The burden of Schoenberg's changes to the Exodus story is to point up the conflict between Moses and Aron, and in particular to intensify Moses' resoluteness in eschewing any road to God other than that of pure faith. Such rigorousness was very evidently part of Schoenberg's own personality. As his letters plainly show, he was ruthlessly honest in his dealings with other people, and the history of his creative output is enough to show how, despite often violent rejection, he kept faith with the obligation he felt to discover and expound new truths in the world of music. In a radio talk on his Variations for Orchestra (1926-28), for example, he indicated how it would have been possible for him to present the twelve-note theme in a diatonic harmonisation, but how this would have been a misrepresentation because it would not have taken full account of the theme's nature. In his fiercely moral view of art, the crime would have been as grave as Aron's in easing the passage of Moses' idea.
He himself reacted vehemently against such analogies being drawn from his opera, not wanting his biggest creative statement to be interpreted just as a personal problem in aesthetics. Nevertheless, the views that Moses declares are too close to his own, as man and as musician, for the fact to be overlooked. There is even a comparison to be drawn between the Mosaic God and the Schoenbergian series, which is, to quote the terms of Moses' opening words, "single, eternal, omnipresent, unperceived and inconceivable": an abstract entity which lies behind everything in a composition, but which is never more than partially defined, since any definition is of necessity a limitation. Moses and Aron is itself perhaps the biggest work ever created out of a single twelve-note series, but all its presentations of that series, whether in the choral harmonies and piano flurry of the opening or in Aron's first entry (it is Aron who first makes the series into a melody), all are aspects of something beyond complete musical elucidation.
Given also Schoenbcrg's absolute conviction of his mission, it is very tempting to see Moses as a self-portrait. The cards, too, seem stacked in his favour. Through the medium of Sprechgesang, Moses addresses us more immediately, whereas Aron can easily seem offensively affected in his beautification of everything his brother puts forward. But Schoenberg is Aron too (A ron=Arnold). As he wrote to Berg in that letter of August 1930, "one thing must be granted me (I won't let myself be deprived of it): Everything I have written has a certain inner likeness to myself." And as he wrote in his text for a canon composed in December 1931 - one of the four canons that were the only pieces to interrupt Moses and Aron - "Mirror yourself in your work".
After all, Moses would never have composed an opera. The work that exists, incomplete though it may be, is the creation of Aron-Arnold, doing his best to be just in his treatment of Moses, but pointing out too the weaknesses and absurdities in the prophetic stance. This is how the two acts balance one another so perfectly.
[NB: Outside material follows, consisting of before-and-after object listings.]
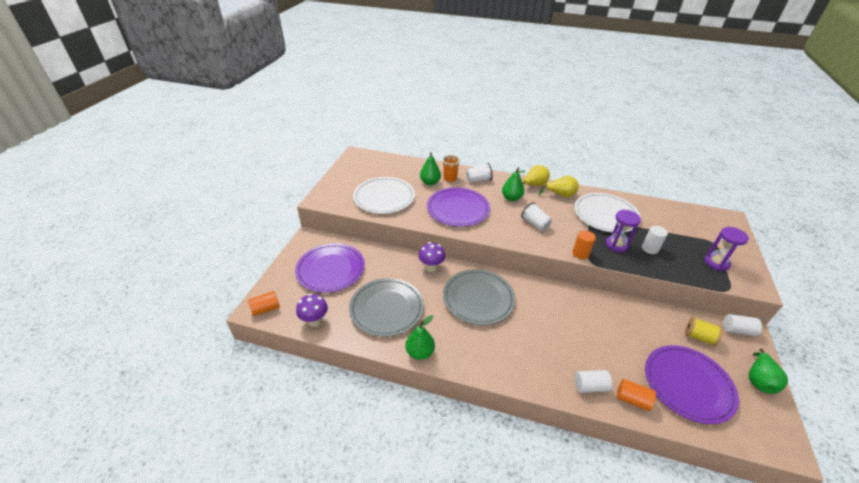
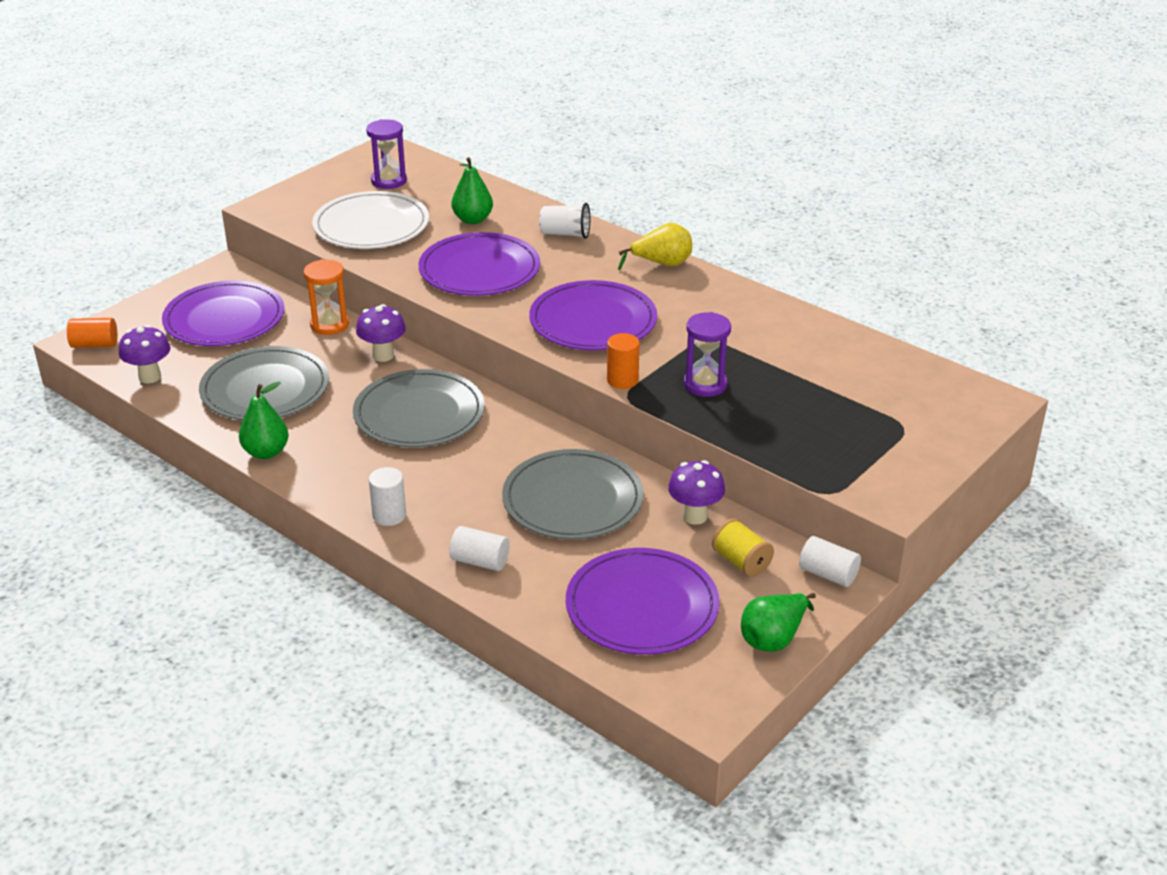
camera: 25 degrees right, 5 degrees down
orange cup [442,155,460,182] -> none
green pear [502,167,526,201] -> none
white cup [521,202,552,231] -> purple plate [529,280,657,350]
yellow pear [538,176,579,197] -> none
white plate [574,193,641,233] -> none
orange cylinder [617,379,656,411] -> none
white cylinder [642,226,668,254] -> white cylinder moved to [369,467,406,526]
purple hourglass [704,227,749,271] -> purple hourglass moved to [366,119,407,189]
none -> orange hourglass [304,259,349,335]
none -> grey plate [502,449,644,540]
none -> purple mushroom [668,460,725,525]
In the first act Moses has things his own way: Aron is merely a weak tool, but effective enough to get the message across to the people and gain their enthusiastic accord with Moses' vision. Then in the second act Aron's weakness is shown as potentially catastrophic, but at the same time Moses' strength, in the crucial final scene, is seen as self-deluding and untenable. It is Aron who emerges as the more realistic, while Moses' austerity may seem an ideal or even a self-indulgent escape from the necessary negotiations and compromises of human intercourse. Far from being a glorification of his own role as prophet - which would have been absurdly presumptuous - Moses and Aron may therefore be a work of unyielding self-criticism in which Schoenberg made himself face the question of whether musical difficulty might not be an end in itself and not an inevitable concomitant of the need to express difficult ideas. He would go on expressing those ideas: he was Moses as well as Aron. But he would go on making them, as he had in the opera, as amenable as possible to human understanding, and even as exciting: he was Aron as well as Moses.